▶ **WORK ORDER**
Echo back everything from the line containing "The material's subtitle." down to the line containing "group can be documented here.", both included, character for character.
───── SUPPLIED DATA
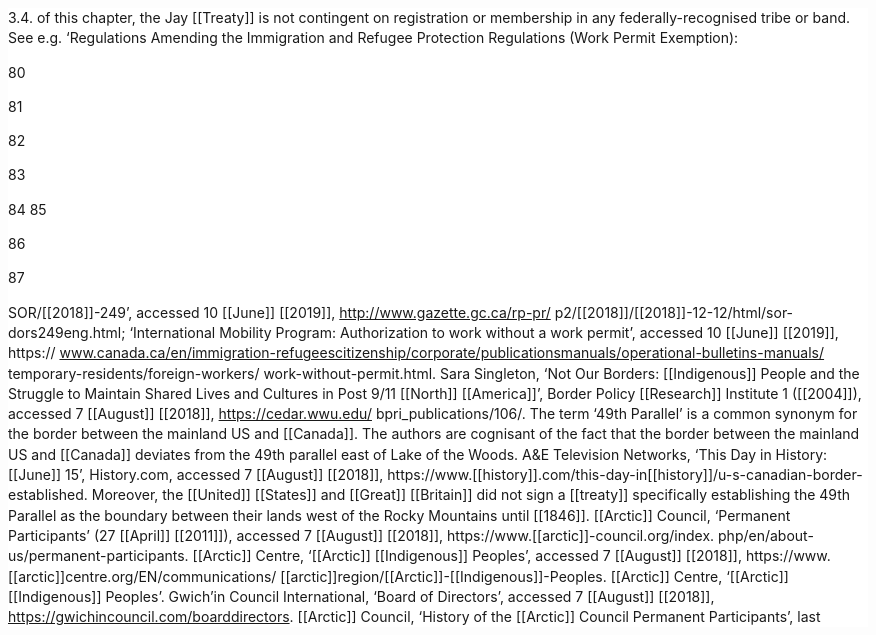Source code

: 3.4. of this chapter, the Jay [[Treaty]] is not
contingent on registration or membership
in any federally-recognised tribe or band.
See e.g. ‘Regulations Amending the
Immigration and Refugee Protection
Regulations (Work Permit Exemption):

80

81

82

83

84
85

86

87

SOR/[[2018]]-249’, accessed 10 [[June]] [[2019]],
http://www.gazette.gc.ca/rp-pr/
p2/[[2018]]/[[2018]]-12-12/html/sor-dors249eng.html; ‘International Mobility Program:
Authorization to work without a work
permit’, accessed 10 [[June]] [[2019]], https://
www.canada.ca/en/immigration-refugeescitizenship/corporate/publicationsmanuals/operational-bulletins-manuals/
temporary-residents/foreign-workers/
work-without-permit.html.
Sara Singleton, ‘Not Our Borders:
[[Indigenous]] People and the Struggle to
Maintain Shared Lives and Cultures in
Post 9/11 [[North]] [[America]]’, Border Policy
[[Research]] Institute 1 ([[2004]]), accessed
7 [[August]] [[2018]], https://cedar.wwu.edu/
bpri_publications/106/.
The term ‘49th Parallel’ is a common
synonym for the border between the
mainland US and [[Canada]]. The authors
are cognisant of the fact that the border
between the mainland US and [[Canada]]
deviates from the 49th parallel east of
Lake of the Woods. A&E Television
Networks, ‘This Day in History: [[June]] 15’,
History.com, accessed 7 [[August]] [[2018]],
https://www.[[history]].com/this-day-in[[history]]/u-s-canadian-border-established.
Moreover, the [[United]] [[States]] and [[Great]]
[[Britain]] did not sign a [[treaty]] specifically
establishing the 49th Parallel as the
boundary between their lands west of the
Rocky Mountains until [[1846]].
[[Arctic]] Council, ‘Permanent Participants’
(27 [[April]] [[2011]]), accessed 7 [[August]] [[2018]],
https://www.[[arctic]]-council.org/index.
php/en/about-us/permanent-participants.
[[Arctic]] Centre, ‘[[Arctic]] [[Indigenous]] Peoples’,
accessed 7 [[August]] [[2018]], https://www.
[[arctic]]centre.org/EN/communications/
[[arctic]]region/[[Arctic]]-[[Indigenous]]-Peoples.
[[Arctic]] Centre, ‘[[Arctic]] [[Indigenous]] Peoples’.
Gwich’in Council International, ‘Board
of Directors’, accessed 7 [[August]] [[2018]],
https://gwichincouncil.com/boarddirectors.
[[Arctic]] Council, ‘History of the [[Arctic]]
Council Permanent Participants’, last
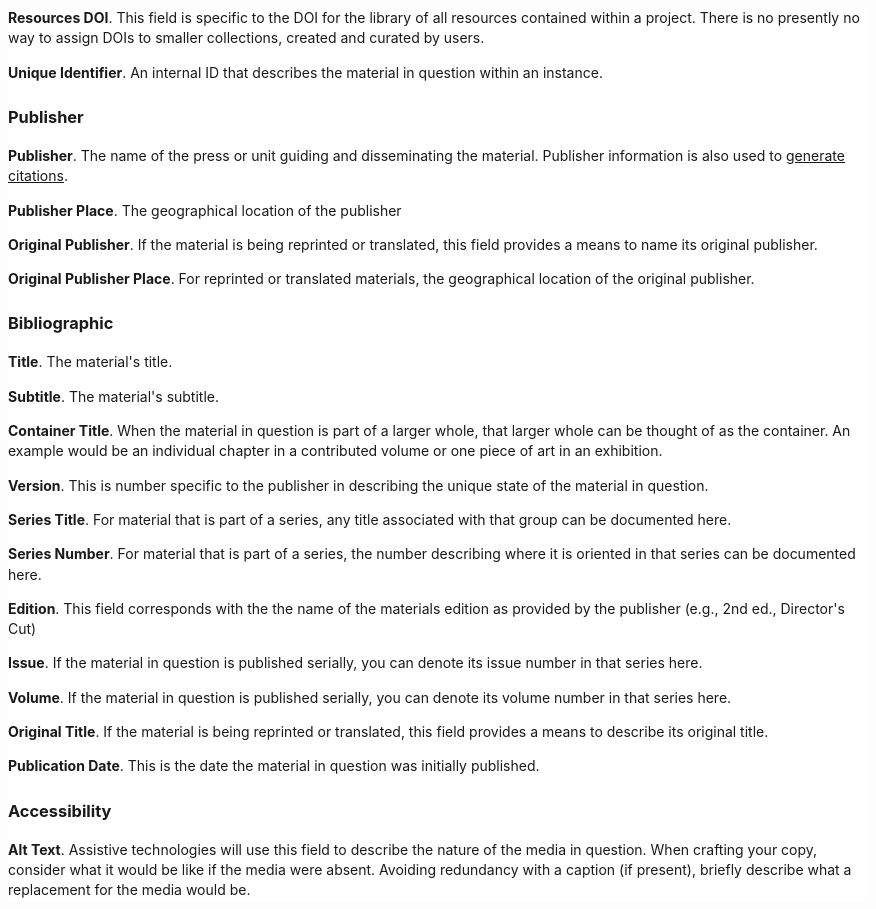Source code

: **Resources DOI**. This field is specific to the DOI for the library of all resources contained within a project. There is no presently no way to assign DOIs to smaller collections, created and curated by users.

**Unique Identifier**. An internal ID that describes the material in question within an instance.

### Publisher

**Publisher**. The name of the press or unit guiding and disseminating the material. Publisher information is also used to [generate citations](/docs/reading/sharing).

**Publisher Place**. The geographical location of the publisher

**Original Publisher**. If the material is being reprinted or translated, this field provides a means to name its original publisher.

**Original Publisher Place**. For reprinted or translated materials, the geographical location of the original publisher.

### Bibliographic

**Title**. The material's title.

**Subtitle**. The material's subtitle.

**Container Title**. When the material in question is part of a larger whole, that larger whole can be thought of as the container. An example would be an individual chapter in a contributed volume or one piece of art in an exhibition.

**Version**. This is number specific to the publisher in describing the unique state of the material in question.

**Series Title**. For material that is part of a series, any title associated with that group can be documented here.

**Series Number**. For material that is part of a series, the number describing where it is oriented in that series can be documented here.

**Edition**. This field corresponds with the the name of the materials edition as provided by the publisher (e.g., 2nd ed., Director's Cut)

**Issue**. If the material in question is published serially, you can denote its issue number in that series here.

**Volume**. If the material in question is published serially, you can denote its volume number in that series here.

**Original Title**. If the material is being reprinted or translated, this field provides a means to describe its original title.

**Publication Date**. This is the date the material in question was initially published.

### Accessibility

**Alt Text**. Assistive technologies will use this field to describe the nature of the media in question. When crafting your copy, consider what it would be like if the media were absent. Avoiding redundancy with a caption (if present), briefly describe what a replacement for the media would be.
──────────
▶ **WRITTEN ANSWER**
**Subtitle**. The material's subtitle.

**Container Title**. When the material in question is part of a larger whole, that larger whole can be thought of as the container. An example would be an individual chapter in a contributed volume or one piece of art in an exhibition.

**Version**. This is number specific to the publisher in describing the unique state of the material in question.

**Series Title**. For material that is part of a series, any title associated with that group can be documented here.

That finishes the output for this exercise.